Die Strahlentherapie ist eine der wichtigsten Behandlungsformen bei vielen Krebsarten. Sie hat allerdings Nebenwirkungen, zu denen auch Veränderungen der Haut zählen. Diese können von trockener Haut bis zu nässender Ablösung reichen.

"Fast 95 Prozent aller Patienten einer Bestrahlungstherapie entwickeln eine Art von Hautrötung", erklärt Richard Partl, Radioonkologe an der Universitätsklinik für Strahlentherapie der Medizinischen Universität Graz. Ihr Schweregrad ist abhängig von Art, Dauer und Dosierung der Bestrahlung. Diese Rötungen sind zwar nicht gefährlich, können aber schmerzhaft sein und im schlimmsten Fall zu einer Verzögerung oder sogar zum Abbruch der Strahlentherapie führen. Deshalb müssen sie medikamentös behandelt werden.

Hautrötungen, die in Folge einer Strahlentherapie entstehen, sollen mit einer Software besser in ihrem Schweregrad eingeschätzt werden können.
Foto: Med Uni Graz

Art und Ausmaß der Hautrötungen werden von den behandelnden Ärzten meist nur visuell begutachtet. "Das ist stark subjektiv, damit kann man in der Forschung und auch im klinischen Routinebetrieb nichts anfangen", meint Partl. So beurteilt jeder Mediziner Hautrötungen ein wenig anders – es gibt keine quantitativen Kriterien dafür, ob sie etwa "mäßig", "leicht", "mittelgradig" oder "diskret" sind.

Im Rahmen einer großen, von 2018 bis 2021 laufenden klinischen Studie hat der Mediziner deshalb die Software ScarletredVision getestet. Sie kann Hautrötungen mittels Fotos objektiv erfassen und erlaubt damit auch einen zeitlichen Vergleich der Veränderungen. Dadurch lässt sich der Schweregrad von Rötungen, aber auch der Erfolg bei ihrer Behandlung wesentlich genauer diagnostizieren als bisher.

Falschfarben

Entwickler der Medizinsoftware ist das österreichische Unternehmen Scarletred. Die Methode basiert darauf, Fotos von den betroffenen Hautstellen zu machen, die qualitativ völlig unabhängig von den jeweiligen Umgebungs-, Kamera- und Beleuchtungsbedingungen sind. Das gelingt mithilfe eines Farbstickers, der direkt neben die fotografierte Stelle geklebt wird.
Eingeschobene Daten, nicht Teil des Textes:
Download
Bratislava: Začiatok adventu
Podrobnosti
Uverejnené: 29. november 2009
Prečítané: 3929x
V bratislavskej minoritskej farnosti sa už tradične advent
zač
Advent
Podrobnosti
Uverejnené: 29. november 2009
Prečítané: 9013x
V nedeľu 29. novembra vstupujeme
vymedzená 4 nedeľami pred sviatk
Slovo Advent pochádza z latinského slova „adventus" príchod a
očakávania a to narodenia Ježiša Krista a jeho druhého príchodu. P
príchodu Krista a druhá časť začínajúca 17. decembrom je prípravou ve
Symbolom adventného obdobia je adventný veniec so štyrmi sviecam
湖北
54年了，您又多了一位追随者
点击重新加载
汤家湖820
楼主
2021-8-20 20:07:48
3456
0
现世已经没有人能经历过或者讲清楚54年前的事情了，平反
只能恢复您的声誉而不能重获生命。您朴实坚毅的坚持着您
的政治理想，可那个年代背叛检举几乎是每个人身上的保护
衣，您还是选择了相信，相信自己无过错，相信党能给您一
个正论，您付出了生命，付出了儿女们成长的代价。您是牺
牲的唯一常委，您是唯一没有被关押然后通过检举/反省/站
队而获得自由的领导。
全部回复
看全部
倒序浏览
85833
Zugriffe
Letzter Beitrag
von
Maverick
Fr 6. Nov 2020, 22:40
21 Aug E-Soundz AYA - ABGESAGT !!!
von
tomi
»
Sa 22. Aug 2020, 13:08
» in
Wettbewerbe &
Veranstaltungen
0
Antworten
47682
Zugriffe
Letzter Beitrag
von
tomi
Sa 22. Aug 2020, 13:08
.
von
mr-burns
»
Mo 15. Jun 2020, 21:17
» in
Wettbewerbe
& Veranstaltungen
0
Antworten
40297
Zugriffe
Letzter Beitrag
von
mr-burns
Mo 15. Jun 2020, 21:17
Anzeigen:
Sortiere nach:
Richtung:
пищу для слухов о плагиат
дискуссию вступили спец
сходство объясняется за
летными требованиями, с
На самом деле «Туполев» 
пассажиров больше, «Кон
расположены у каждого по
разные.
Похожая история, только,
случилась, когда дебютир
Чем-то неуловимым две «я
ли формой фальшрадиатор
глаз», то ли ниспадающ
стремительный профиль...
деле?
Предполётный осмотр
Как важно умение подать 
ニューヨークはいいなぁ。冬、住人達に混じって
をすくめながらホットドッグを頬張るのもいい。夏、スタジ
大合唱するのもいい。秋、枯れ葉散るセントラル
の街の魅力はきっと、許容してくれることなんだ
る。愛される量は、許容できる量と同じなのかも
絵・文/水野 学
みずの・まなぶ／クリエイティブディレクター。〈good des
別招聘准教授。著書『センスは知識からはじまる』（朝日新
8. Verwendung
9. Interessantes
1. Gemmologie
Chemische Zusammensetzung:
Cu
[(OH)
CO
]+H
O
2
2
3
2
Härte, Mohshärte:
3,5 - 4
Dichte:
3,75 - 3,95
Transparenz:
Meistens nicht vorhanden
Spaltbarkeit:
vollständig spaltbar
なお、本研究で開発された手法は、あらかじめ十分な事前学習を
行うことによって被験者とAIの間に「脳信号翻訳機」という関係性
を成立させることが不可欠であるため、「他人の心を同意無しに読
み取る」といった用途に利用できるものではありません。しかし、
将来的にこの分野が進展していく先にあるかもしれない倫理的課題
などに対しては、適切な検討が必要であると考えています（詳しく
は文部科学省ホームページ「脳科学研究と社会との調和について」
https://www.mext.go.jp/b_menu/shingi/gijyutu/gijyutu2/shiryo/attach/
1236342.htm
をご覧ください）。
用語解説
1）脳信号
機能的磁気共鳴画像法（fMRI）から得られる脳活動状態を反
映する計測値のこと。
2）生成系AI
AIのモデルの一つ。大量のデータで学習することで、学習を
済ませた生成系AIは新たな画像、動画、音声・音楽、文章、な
Die Software, die als App auf iOS-Smartphones läuft, erstellt daraus ein kalibriertes Hautbild, das mit einem QR-Code des Patienten verknüpft wird. Die Bilder werden anonymisiert in der Cloud von Scarletred abgespeichert und dort automatisiert weiterverarbeitet. Neben der Hautrötung sind auch andere Parameter messbar, etwa der individuelle Hauttyp, die Pigmentierung oder der Anteil an entzündetem oder abgestorbenem Gewebe.

Zur besseren visuellen Unterscheidung legt die Software Regenbogenfarben über das analysierte Bild. Dadurch werden die Helligkeitsstufen einer Farbe in Falschfarben umgewandelt, was eine leichtere automatische Erkennung der gewünschten Merkmale erlaubt. Das System schickt dann die Resultate der Bildanalyse an den behandelnden Arzt.

Neuronales Netzwerk

Kernstück der Bewertungstechnologie ist ein neuronales Netzwerk, das aus den Daten der klinischen Studie gelernt hat. Dafür wurden 2263 Bilder von 209 Patienten als Trainingsdaten herangezogen. Dabei handelte es sich vor allem um Patienten mit HNO-Tumoren oder Krebs im Brustbereich, da sich das Bestrahlungsfeld hier am einfachsten fotografieren lässt.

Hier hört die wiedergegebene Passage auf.